Do you believe that it is possible to be absolutely certain about anything?

Charles,

"...the authors did write during what Tim seems to think was a decadent and relativistic age. And they chose 'I believe.'"

Ken has hit the nail on the head here. The use of "Credo" in the Apostles' Creed has almost no resemblance to the use of "I believe" that Tim is addressing in this post. In this use, and in the context of our age, "I believe" is a qualifying statement designed to avoid a confrontation; in the context of the Roman Empire, "Credo" was a statement sure to bring confrontation.

"'I believe...' is still different from "I know for a fact, you relativist..."

> Yes, but "Credo" was never about empirical demonstrations of fact. The man who uttered "Credo" was making a public demonstration of his faith, whereas the man who prefaces everything with a qualifying "I believe" is assuring his audience that his is, after all, only a private faith. The man who dared say the Apostles' "Credo" was aligning himself with the faith of a condemned religion; today's man by his mealy-mouthed "I believe" is distancing himself from such a radical religion, and its embarrassingly-bold followers.

Today's "I believe..." is designed to avoid death; yesterday's "Credo" might well have caused it.

Sincerely,

Josh

Charles,

To make explicit what is implicit in others' comments above, the "I believe ..." in the Creed does NOT equate to "My opinion (and it's only MY personal, private opinion) is that ..."

The Creedal sense of "I believe ..." is far closer (paraphrastically) to "I embrace this truth, namely that ..."

>>Tim's post seems to be friendly to what some might call a quest for absolute certainty, which is different from resting in an infallible assurance.

Seems I was not tracking your intent, Charles. When I first read your comment, it seemed to me you were jesting--not sick in the head and trying to contaminate others with your pomo disease. So let the clerk record Tim has at least once given men the benefit of the doubt and been wrong.

If anyone's still wondering, I don't hesitate to confess my faith with the Apostles Creed, starting with that glorious statement warmly calculated to be a thumb in the eye of all polytheists and other relativists: "I believe in God...."

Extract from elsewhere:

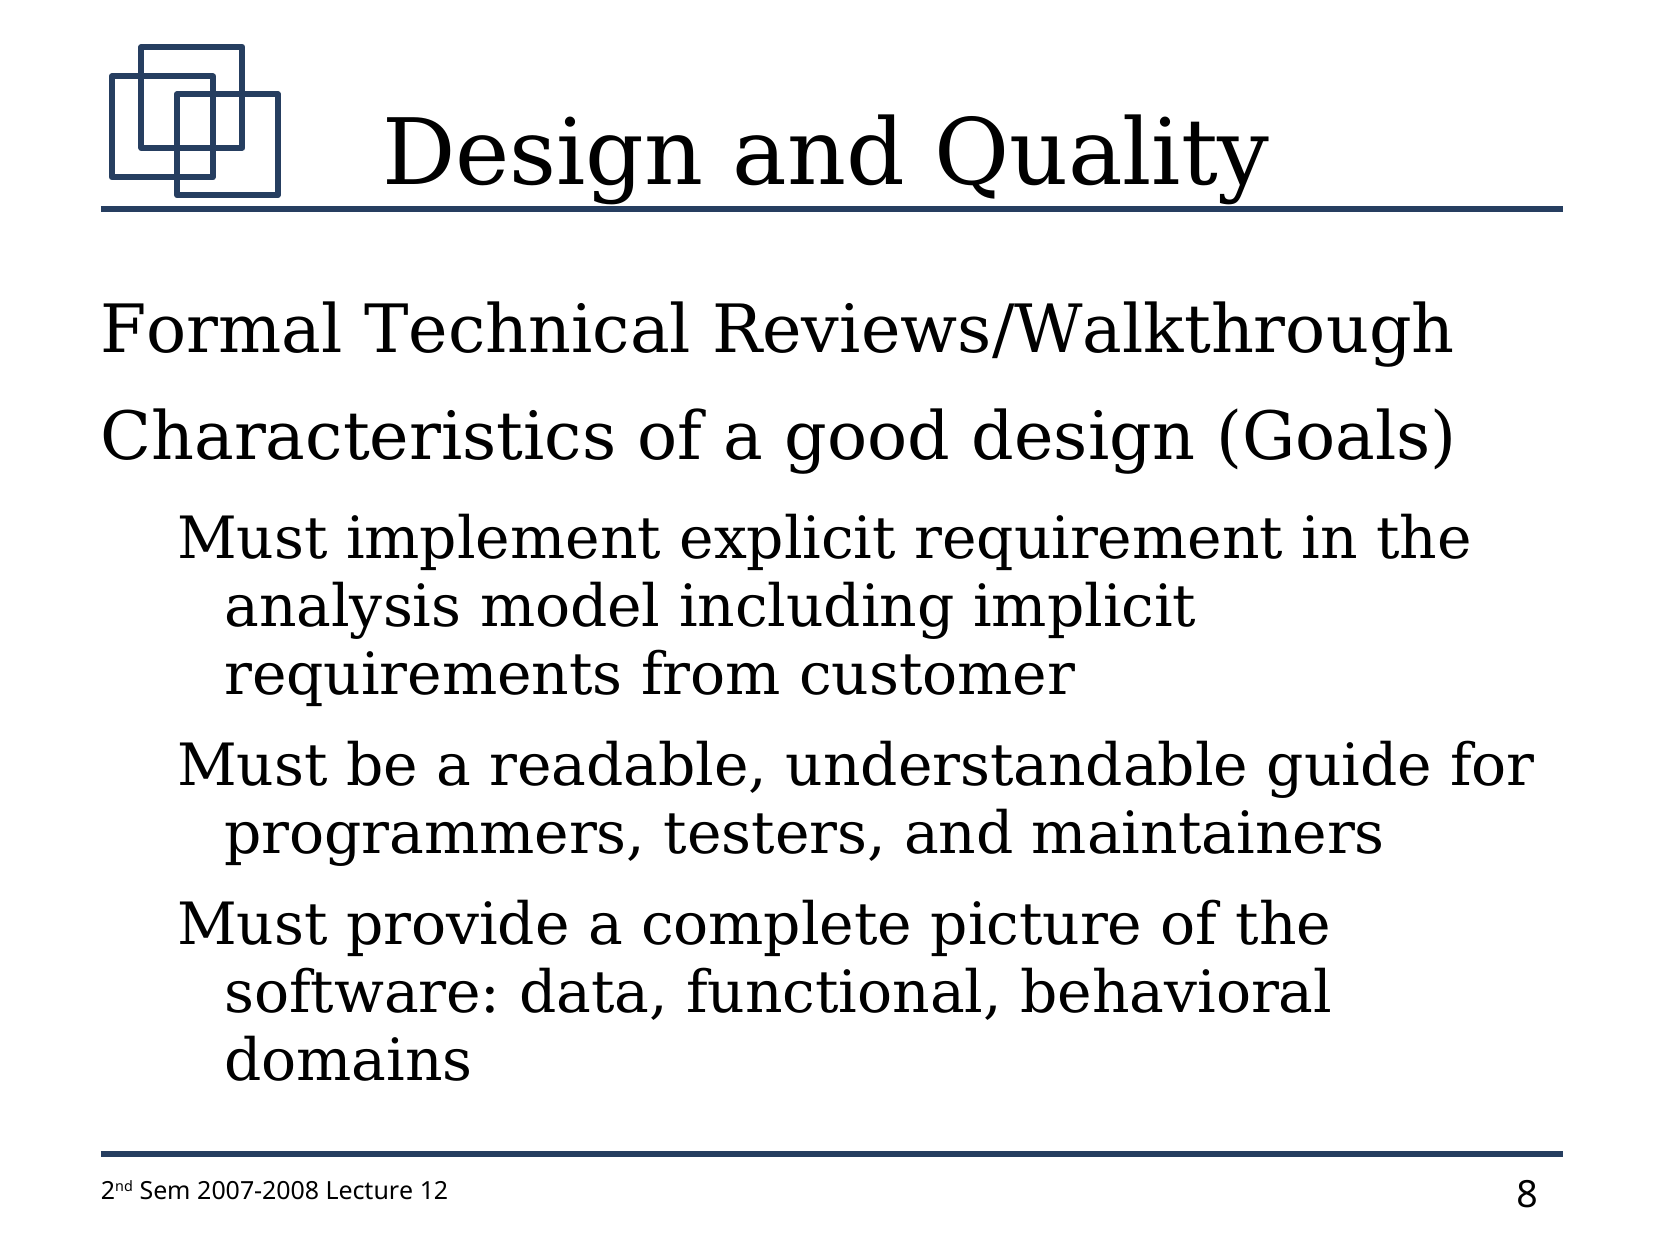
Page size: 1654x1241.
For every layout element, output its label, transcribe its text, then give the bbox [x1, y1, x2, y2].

This discussion reminds me of another philological oddity I scrupulously observe, this one learned from another hero of mine, the late Allan Bloom. He said anyone who spoke of his "values" was, by his use of that word, signaling his approval of our culture's relativism. So, I refuse to use the word to refer to anything Scriptural, except maybe the purchasing power of the denarius. Try that, brothers, and see how difficult it is to live and communicate in this world without using that horrid word. For instance, every time you want to refer to your "values," try substituting "God's Law." It may well leave you speechless.

Speaking of the quest for certainty as opposed to resting in infallible assurance, which one covers Jesus' statement, "For truly I say to you, until heaven and earth pass away, not the smallest letter or stroke shall pass from the Law until all is accomplished" (Matthew 5:18)?

Just for myself, personally--and of course, I may be entirely wrong--I'm thinking certainty rather than assurance. But what do I know, anyhow?

Love,

your a FRAUD read john 12 jeremiah 5 john 5 ezekiel 12 ezekiel 13 isiah 65 jeremiah 2 jeremiah 6 ezekliel 6 1 cor 3 mathew 16 jeremiah 10 jeremiah 11 habakuk 2 jeremiah 14 jeremiah 16 jeremiah 19 1 cor 2 mathew 10 among countless others galations 4 ezekiel 9 duetonomy 28 mathew 4 mathew 7.

also read first cor 3 and first cor 6.